En su testimonio, Greer sostuvo que, aunque el T-MEC mejoró al TLCAN, persisten problemas en la relación comercial. Entre las preocupaciones listó el déficit comercial estadounidense con México, casos vinculados con expropiación, aplicación insuficiente de legislación laboral y barreras no arancelarias en comercio agrícola. En paralelo, la postura hacia Canadá fue más ríspida por las represalias a la política arancelaria de Trump y por la falta de avances, según Washington, en atender quejas comerciales.
Para México, el énfasis estadounidense en déficit y barreras no arancelarias suele traducirse en una agenda de negociación que combina objetivos industriales, sensibilidad política interna y demandas sectoriales (agro, energía, manufacturas). En el corto plazo, acuerdos interinos podrían ofrecer continuidad y señales de estabilidad para mercados e inversionistas, pero también podrían dejar abiertos temas de fondo que regresen con mayor fuerza en 2027, cuando se discutan ajustes estructurales y mecanismos de cumplimiento con mayor participación del Congreso estadounidense.
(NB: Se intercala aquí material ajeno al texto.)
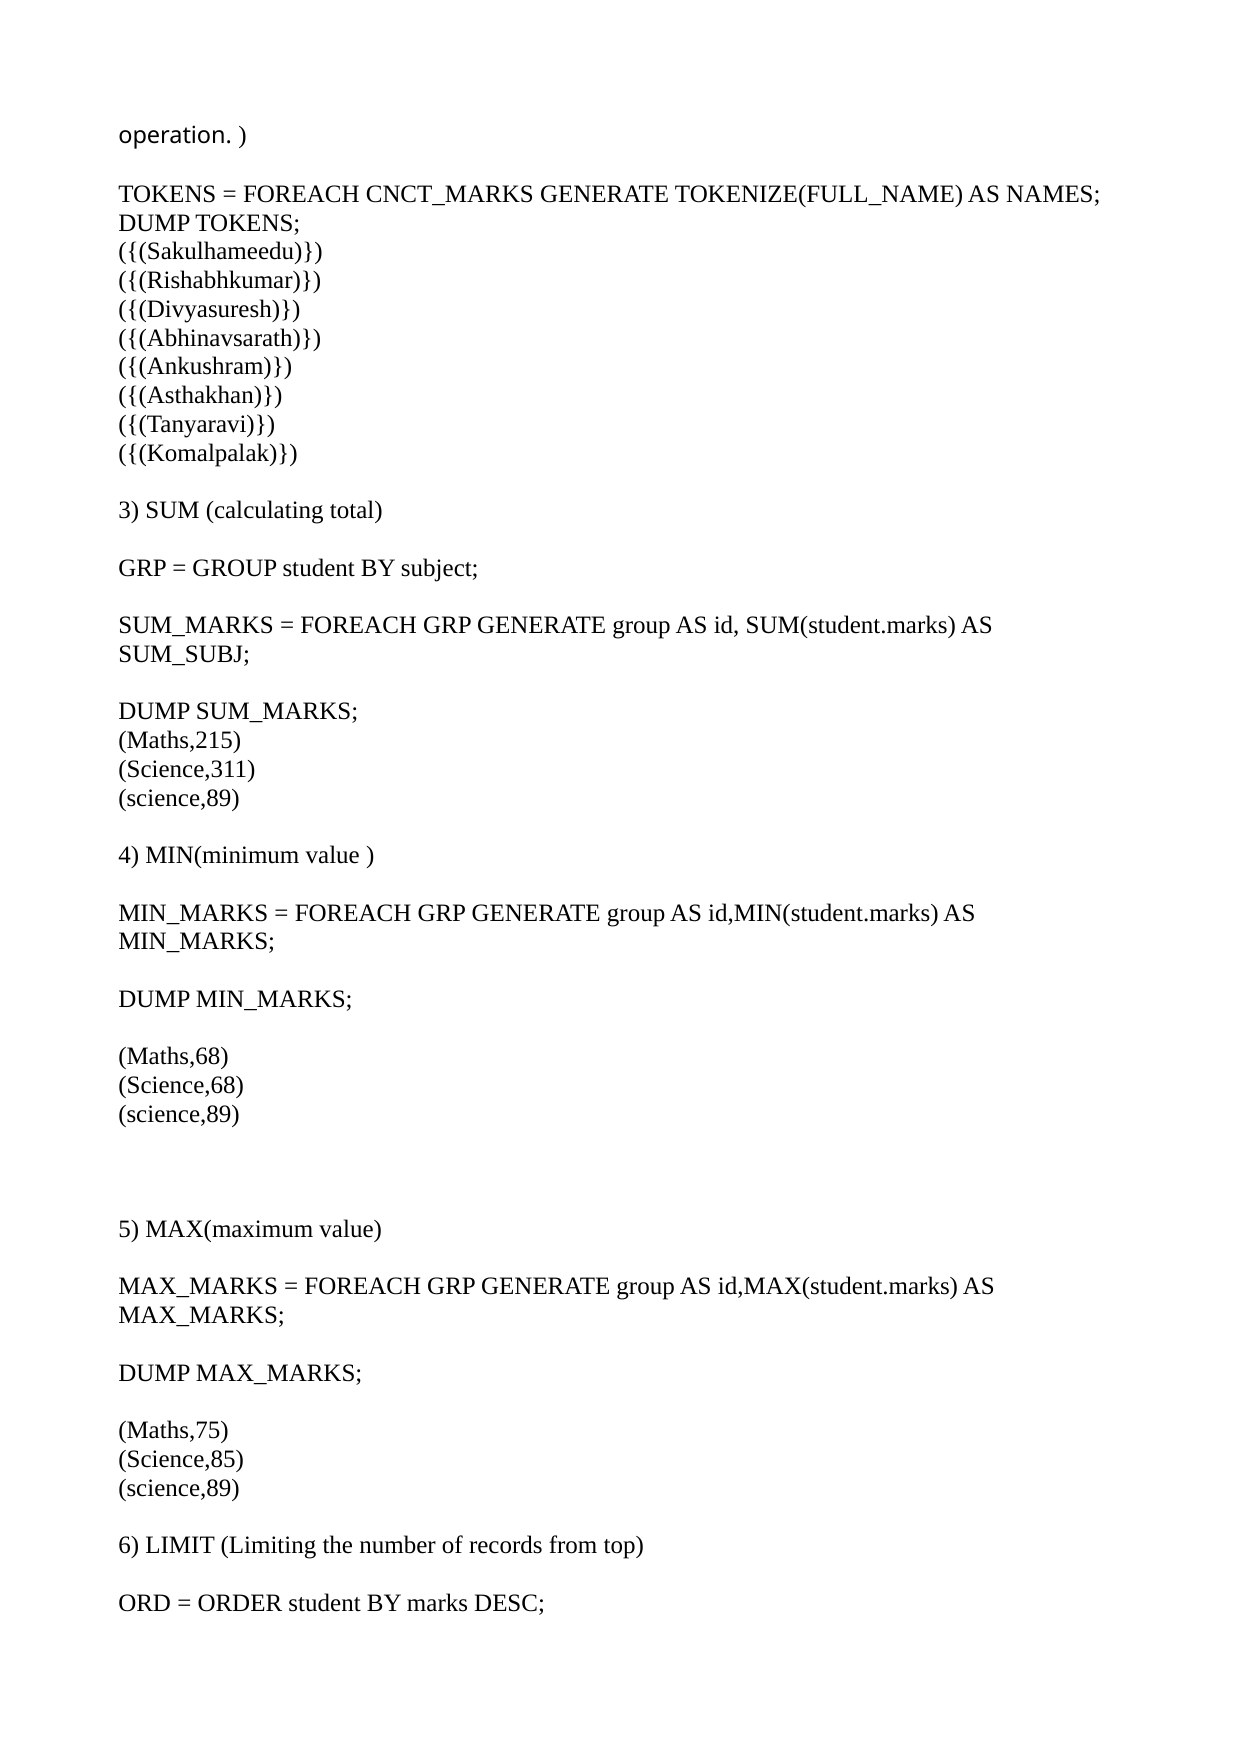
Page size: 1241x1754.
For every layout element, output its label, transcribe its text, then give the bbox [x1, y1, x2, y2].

De cara a los próximos meses, la clave estará en qué tan amplios resulten los acuerdos provisionales y si incluyen definiciones operativas sobre reglas de origen, verificación laboral y trato a sectores sensibles. Un entendimiento político temprano podría sostener el impulso exportador de México y el atractivo del nearshoring; pero un aplazamiento de los temas difíciles mantiene latente el riesgo de volatilidad regulatoria y de nuevas presiones comerciales en pleno ciclo de inversión regional.
En síntesis, la estrategia de Estados Unidos de negociar por etapas apunta a preservar la continuidad del T-MEC mientras redibuja condiciones de integración productiva; para México, el reto será convertir esa transición en oportunidad sin perder competitividad ni certidumbre para su planta exportadora.